* [To-do item]
Output the data in full and exactly as presented.

[Entries taken from a collection]

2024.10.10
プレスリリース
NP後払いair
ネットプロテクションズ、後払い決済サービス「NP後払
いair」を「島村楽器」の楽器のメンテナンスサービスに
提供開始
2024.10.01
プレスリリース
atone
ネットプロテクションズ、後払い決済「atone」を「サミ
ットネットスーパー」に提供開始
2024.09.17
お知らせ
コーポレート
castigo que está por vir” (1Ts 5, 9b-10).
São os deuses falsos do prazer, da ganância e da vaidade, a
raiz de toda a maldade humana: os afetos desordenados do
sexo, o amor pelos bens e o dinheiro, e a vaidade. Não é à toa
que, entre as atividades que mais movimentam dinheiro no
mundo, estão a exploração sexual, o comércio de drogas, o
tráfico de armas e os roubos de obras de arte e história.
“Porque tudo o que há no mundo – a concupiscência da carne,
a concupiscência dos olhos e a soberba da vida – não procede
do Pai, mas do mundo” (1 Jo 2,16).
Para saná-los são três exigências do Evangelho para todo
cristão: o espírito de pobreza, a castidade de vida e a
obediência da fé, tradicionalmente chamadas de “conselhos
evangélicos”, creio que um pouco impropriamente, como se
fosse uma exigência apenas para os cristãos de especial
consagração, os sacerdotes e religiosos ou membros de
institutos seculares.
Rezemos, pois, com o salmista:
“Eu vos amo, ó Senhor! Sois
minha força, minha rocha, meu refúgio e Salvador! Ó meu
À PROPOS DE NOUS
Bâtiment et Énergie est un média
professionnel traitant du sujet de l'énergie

* [Task solution]
2024.10.10
プレスリリース
NP後払いair
ネットプロテクションズ、後払い決済サービス「NP後払
いair」を「島村楽器」の楽器のメンテナンスサービスに
提供開始
2024.10.01
プレスリリース
atone
ネットプロテクションズ、後払い決済「atone」を「サミ
ットネットスーパー」に提供開始
2024.09.17
お知らせ
コーポレート
castigo que está por vir” (1Ts 5, 9b-10).
São os deuses falsos do prazer, da ganância e da vaidade, a
raiz de toda a maldade humana: os afetos desordenados do
sexo, o amor pelos bens e o dinheiro, e a vaidade. Não é à toa
que, entre as atividades que mais movimentam dinheiro no
mundo, estão a exploração sexual, o comércio de drogas, o
tráfico de armas e os roubos de obras de arte e história.
“Porque tudo o que há no mundo – a concupiscência da carne,
a concupiscência dos olhos e a soberba da vida – não procede
do Pai, mas do mundo” (1 Jo 2,16).
Para saná-los são três exigências do Evangelho para todo
cristão: o espírito de pobreza, a castidade de vida e a
obediência da fé, tradicionalmente chamadas de “conselhos
evangélicos”, creio que um pouco impropriamente, como se
fosse uma exigência apenas para os cristãos de especial
consagração, os sacerdotes e religiosos ou membros de
institutos seculares.
Rezemos, pois, com o salmista:
“Eu vos amo, ó Senhor! Sois
minha força, minha rocha, meu refúgio e Salvador! Ó meu
À PROPOS DE NOUS
Bâtiment et Énergie est un média
professionnel traitant du sujet de l'énergie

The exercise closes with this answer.